Im InterviewMonika Schnitzer

„Eine Rezession im Euroraum zeichnet sich nicht unmittelbar ab“

Der Ausgang der wegweisenden EZB-Zinssitzung am Donnerstag ist völlig offen. Die Börsen-Zeitung hat mit Monika Schnitzer, Vorsitzende der Wirtschaftsweisen, über Teuerung, Bilanzabbau und Inflationsziele gesprochen.

„Eine Rezession im Euroraum zeichnet sich nicht unmittelbar ab“

Muss die EZB ihre Leitzinsen weiter anheben, und wenn ja, bereits jetzt am Donnerstag, oder hat sie bereits genug getan?

Wenn wir uns anschauen, von welchem Niveau die Inflation gekommen ist, 10% im Herbst vergangenen Jahres, dann hat sie sich mittlerweile ungefähr halbiert. Dies ist auch ein Ergebnis der Zinspolitik der EZB und im Sinne des 2-Prozent-Ziels begrüßenswert. Trotzdem ist die Inflation immer noch zu hoch. Angesichts der jüngst etwas abflauenden wirtschaftlichen Dynamik erscheint in der aktuellen Situation eine moderate Zinsanhebung von 25 Basispunkten vertretbar.

Wie sollte die EZB reagieren, falls die Eurozone nun in eine Rezession rutscht, während die Inflation immer noch deutlich zu hoch liegt?

Wir beobachten sehr unterschiedliche wirtschaftliche Entwicklungen im Euroraum, mit Gewinnern und Verlierern, die sich aktuell im Mittel in etwa die Waage halten. Eine Rezession im Euroraum insgesamt zeichnet sich insofern nicht unmittelbar ab. Ich sehe deshalb aktuell keinen allzu hohen Druck, von den bisherigen Entscheidungen der EZB abzuweichen. Gleichzeitig gibt es auf der Zinsseite genug Spielraum, um im hypothetischen Fall einer stärkeren Rezession steuernd eingreifen zu können.

Parallel zu den Zinserhöhungen reduziert die EZB ihre aufgeblähte Bilanz. Braucht es dabei mehr Tempo oder ist das aktuelle Vorgehen angemessen – oder aktuell sogar zu viel?

Die Märkte haben auf die bisherige Reduktion der Bilanz vergleichsweise moderat reagiert und es kam zu keinen besonderen Verwerfungen. Insofern agiert die EZB im Rahmen der Erwartungen und vertrauensbildend. Ich sehe keinen Anlass für eine Kursänderung.

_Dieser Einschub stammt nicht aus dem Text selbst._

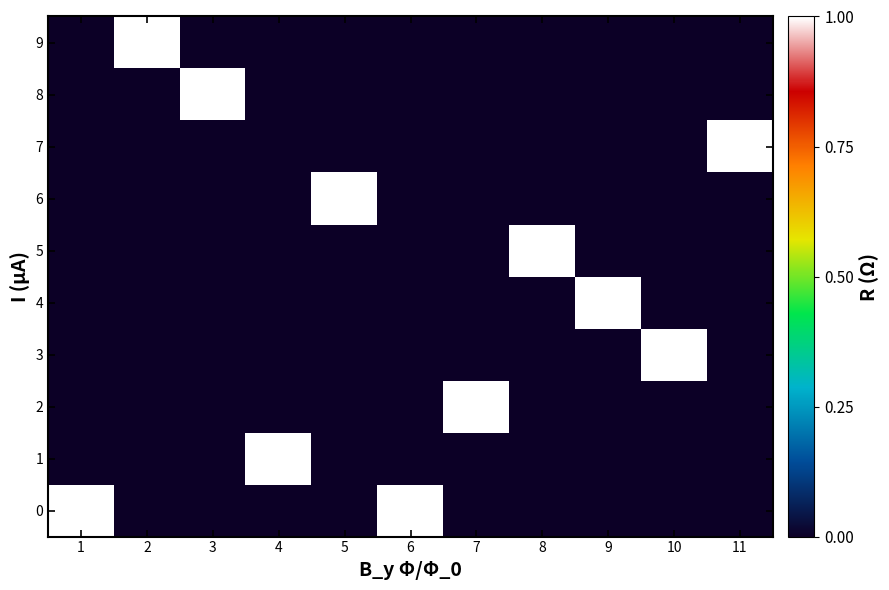

At 7, list the series in order from largest to smallest.

2, 0, 1, 3, 4, 5, 6, 7, 8, 9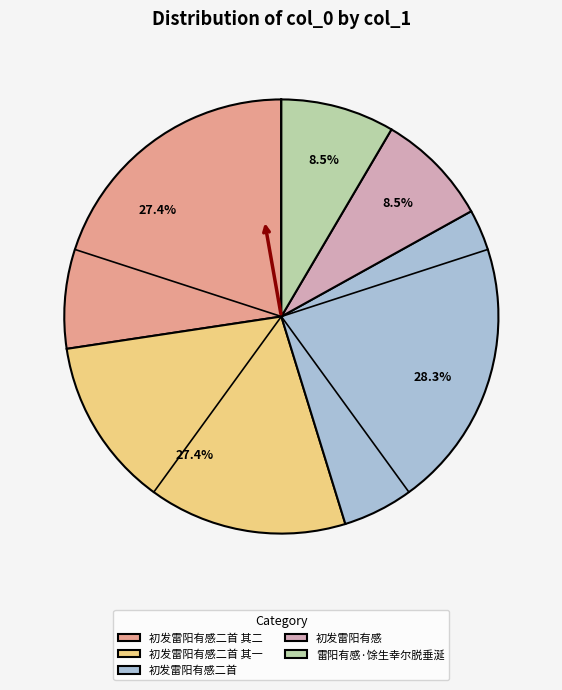

Count the number of slices in the pie.

5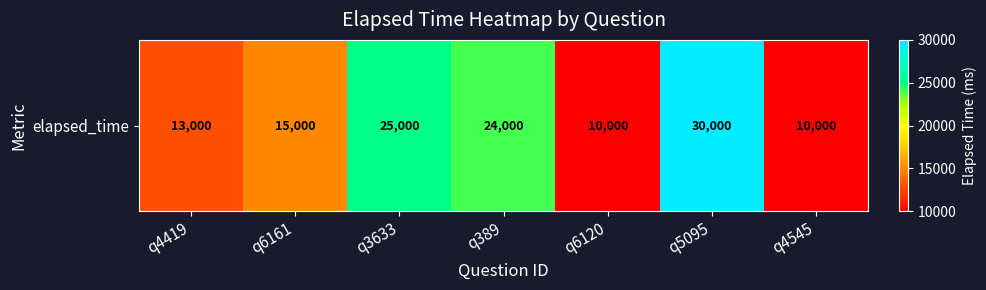

What is the minimum value shown in the chart?

10000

Wie schätzen Sie den mittel- und langfristigen Inflationstrend im Euroraum ein? Droht strukturell eine höhere Inflation oder eine Rückkehr zur Disinflation wie vor der Pandemie?

Der Rückgang von einer zweistelligen Inflation hin zum 2-Prozent-Ziel geht nicht von heute auf morgen. Das dauert Jahre, so kommuniziert es auch die EZB. Die Abwärtsdynamik wird unter anderem durch nach wie vor steigende Preise bei Nahrungsmitteln und höhere Lohnabschlüsse gedämpft. Wir werden noch einige Zeit höhere Inflationsraten sehen, eine Disinflation erscheint auf absehbare Zeit wenig wahrscheinlich. Die strukturelle Entwicklung der Inflation ist angesichts der vielen Sondereffekte der vergangenen Jahre schwierig abzuschätzen.

Sollte die EZB perspektivisch ihr Inflationsziel von 2,0% anheben oder zumindest eine Art Toleranzband einführen?

In der Vergangenheit ist die EZB mit dem 2-Prozent-Ziel gut gefahren. Auch die aktuellen Umstände geben wenig Veranlassung, von dieser Zielstellung abzuweichen, wenn sich nichts Fundamentales ändert bzw. solange alle anderen großen Akteure am Markt ihr Verhalten beibehalten. Das formulierte Ziel ist ja nicht, eine Punktlandung auf 2% zu verwirklichen; vielmehr werden 2% Inflation im Durchschnitt angestrebt.